Sound advice from Paris

Series Title
Series Details 23/01/97, Volume 3, Number 03
Publication Date 23/01/1997
Content Type

Date: 23/01/1997

French novelist Gustave Flaubert once observed that “you can calculate the worth of a man by the number of his enemies”.

French Prime Minister Alain Juppé and his government certainly lack friends. The man given the premiership by President Jacques Chirac back in 1995 has seemingly spent most of his time in office rather than in power, only able to offer the French people year after year of austerity.

As if that were not enough, the German establishment France's bosom pal for the past 50 years has turned nasty.

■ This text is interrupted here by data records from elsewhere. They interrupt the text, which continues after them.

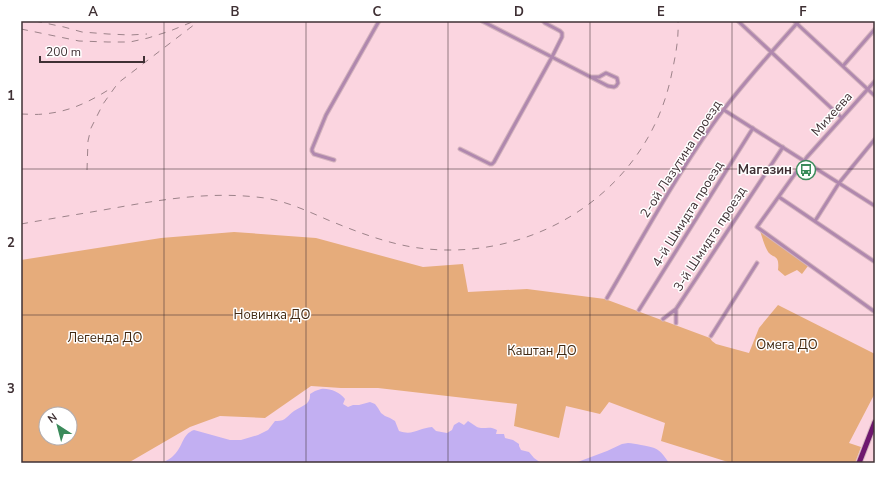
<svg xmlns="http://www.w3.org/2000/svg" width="896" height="484" font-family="'Nunito Sans',sans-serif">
<rect width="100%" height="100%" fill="#fbd5e0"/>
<path fill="#e6ac7b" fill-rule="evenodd" d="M760,231L808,266L802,274L797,270L785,276L778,270C780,252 772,260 767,250C764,244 762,237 760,231Z
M234,232L316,238L423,267L463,264L468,292L527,289L605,299L710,338L712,341L716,344L749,353L759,328L778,305L875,354V388L874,395L849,443L861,447L855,463H728V462L661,441L665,423L609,402L600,414L566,406L559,438L514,426L517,404L378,388H341L311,386L265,418L220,416L190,427L128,463H21V260L161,238ZM46,414H70V438H46Z"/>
<path fill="#c2aff2" d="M321,389C329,388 340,392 345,399L343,404L348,407L353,405H359L370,402L375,404L378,408L381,413L385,416L390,418L395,421L399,431C413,436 419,428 432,427L436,431L447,433L452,430L454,425L459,422L464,425L468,421C471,423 474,425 477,427C484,430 489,425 497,430L496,434H504L505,438L513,440L519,444V446L521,450L529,452L534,458L541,463H163C166,460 171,459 174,455C183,447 182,434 194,430L230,440H241L258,435L268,430L275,421C285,422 287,416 294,411C301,406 311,405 310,394L315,391Z
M628,443C632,443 636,444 641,445C657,448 659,448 669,463H575L607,451L622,444Z"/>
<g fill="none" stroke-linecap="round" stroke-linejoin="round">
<defs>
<path id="street" d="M482,21L519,40L608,86L614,87L616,86L618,83L617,78L606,73L599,77H591
M738,21L842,118
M794,21L875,96
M843,66L875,29
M875,81L807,157L757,227L875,312
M724,110L875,206
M460,149L490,164H492L494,162L552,57L562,37V33L560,31L545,23L543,21
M334,160L314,154L312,151V149L326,115L379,21
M779,197L875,262
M815,221L839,183L875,139
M607,298C641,240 674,179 713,124C739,87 770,54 799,21
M639,310L753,128
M663,319L676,309L783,147
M676,323V309
M711,336L757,263"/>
<path id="highway" d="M859,463L875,422"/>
</defs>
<use href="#street" stroke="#d5b4be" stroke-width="5"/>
<use href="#highway" stroke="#d5b4be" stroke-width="7"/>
<use href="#street" stroke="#b088ae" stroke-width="3"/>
<use href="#highway" stroke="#6f186f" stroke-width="5"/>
<path stroke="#9d838a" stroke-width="1" stroke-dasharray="7 7" stroke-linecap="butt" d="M35,21L64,27L82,32L108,34L130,35L147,34
M21,29L79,41L108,42H130L148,38L170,31L192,22
M21,114C28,114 36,115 43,114C70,112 91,101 113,87
M87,170L88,141L91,128L103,104L118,83L199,21
M21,224C54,218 87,213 120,207C165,199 210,192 256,197C282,199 305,210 328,220C355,231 383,242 412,247C529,266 646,194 671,77C675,58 679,40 678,21"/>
</g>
<path fill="none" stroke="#3f3034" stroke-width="1" stroke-opacity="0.55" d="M164,21V463M306,21V463M448,21V463M590,21V463M732,21V463M21,169H875M21,315H875"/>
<defs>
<symbol id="bus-ring" viewBox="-11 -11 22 22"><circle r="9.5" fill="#fff" stroke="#3b8b5b" stroke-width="1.5"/><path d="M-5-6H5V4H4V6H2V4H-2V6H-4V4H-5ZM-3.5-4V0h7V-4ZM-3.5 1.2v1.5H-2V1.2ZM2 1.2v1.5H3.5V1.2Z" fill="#3b8b5b"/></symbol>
</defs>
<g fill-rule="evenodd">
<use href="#bus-ring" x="795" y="159" width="22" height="22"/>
</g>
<g text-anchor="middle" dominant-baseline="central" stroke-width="3" stroke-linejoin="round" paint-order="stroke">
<g font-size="13" fill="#3f3034" stroke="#fff">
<text transform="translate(832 114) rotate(-48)">Михеева</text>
<text transform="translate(681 159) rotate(-57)">2-ой Лазутина проезд</text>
<text transform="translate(688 214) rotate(-58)">4-й Шмидта проезд</text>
<text transform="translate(710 239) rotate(-57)">3-й Шмидта проезд</text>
</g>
<g font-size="13" font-weight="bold" fill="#3f3034" stroke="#fff" text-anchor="end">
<text x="792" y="170">Магазин</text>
</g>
<g font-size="13" fill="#412912" stroke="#fff">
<text x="272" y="315">Новинка ДО</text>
<text x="105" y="338">Легенда ДО</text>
<text x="787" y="345">Омега ДО</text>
<text x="542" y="351">Каштан ДО</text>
</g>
</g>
<rect width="896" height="484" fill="none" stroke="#ffffff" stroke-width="44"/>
<g transform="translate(58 426) rotate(324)"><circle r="19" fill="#ffffff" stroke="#b2acae"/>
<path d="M0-3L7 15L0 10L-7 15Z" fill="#3b8b5b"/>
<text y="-6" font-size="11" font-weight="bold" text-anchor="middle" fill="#3f3034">N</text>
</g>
<path d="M40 56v6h104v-6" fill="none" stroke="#3f3034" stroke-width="2"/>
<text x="46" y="56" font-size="12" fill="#3f3034" stroke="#ffffff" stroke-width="3" paint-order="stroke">200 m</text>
<rect x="22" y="22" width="852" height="440" fill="none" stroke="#3f3034" stroke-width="1.5"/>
<g font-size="13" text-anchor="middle" font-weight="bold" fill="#3f3034">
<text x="93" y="16">A</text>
<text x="235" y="16">B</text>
<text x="377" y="16">C</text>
<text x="519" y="16">D</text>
<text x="661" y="16">E</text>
<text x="803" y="16">F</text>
<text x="11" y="100">1</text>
<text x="11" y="247">2</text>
<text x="11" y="393">3</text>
</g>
</svg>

This week, past and present presidents of the Bundesbank rounded on Juppé. His crime: suggesting that the EU's elected politicians should have a say in economic policy.

“The basis of the French position is that we do not want all decisions on economic, budgetary, fiscal and monetary policy to be shaped by a technocratic, automatic system under the sole authority of the European Central Bank,” Juppé said last month. “That is not our concept of democracy.”

Not only is it not the French concept, it should not be anyone's.

Critics have been right to condemn French attempts to stymie moves to liberalise postal, telecommunications and energy supply services in the EU, but now Paris is to be congratulated.

It may have taken them a long time to come around to the idea, but now Juppé and his Finance Minister Jean Arthuis are proving themselves to be champions of democratic accountability.

Instead of speech-making against the French proposals, Karl-Otto Pöhl, Hans Tietmeyer and Helmut Hesse would do better to read them.

At the moment, they are still vague (largely because of the paranoid knee-jerk responses they prompted from across the Rhine), but a speech by Arthuis last summer gave an outline of French ideas.

Their 'stability council' would be an informal gathering of ministers akin to the club of highly-industrialised states known as the Group of Seven an association never established by treaty. This would encourage “close dialogue” between EMU members on budgetary procedures and aims, the analysis and conduct of economic policy, and on exchange rate targets for the euro.

Is this really so terrifying? Much more frightening is the prospect that governments should be stopped from doing this by central bankers.

Under the Union treaties, budgetary policy remains the responsibility of governments and contrary to what some people in Frankfurt might say so, ultimately, is exchange rate policy.

The more central bankers carry on in this vein, criticising the EU's elected representatives for 'playing politics', the more important it becomes that they do.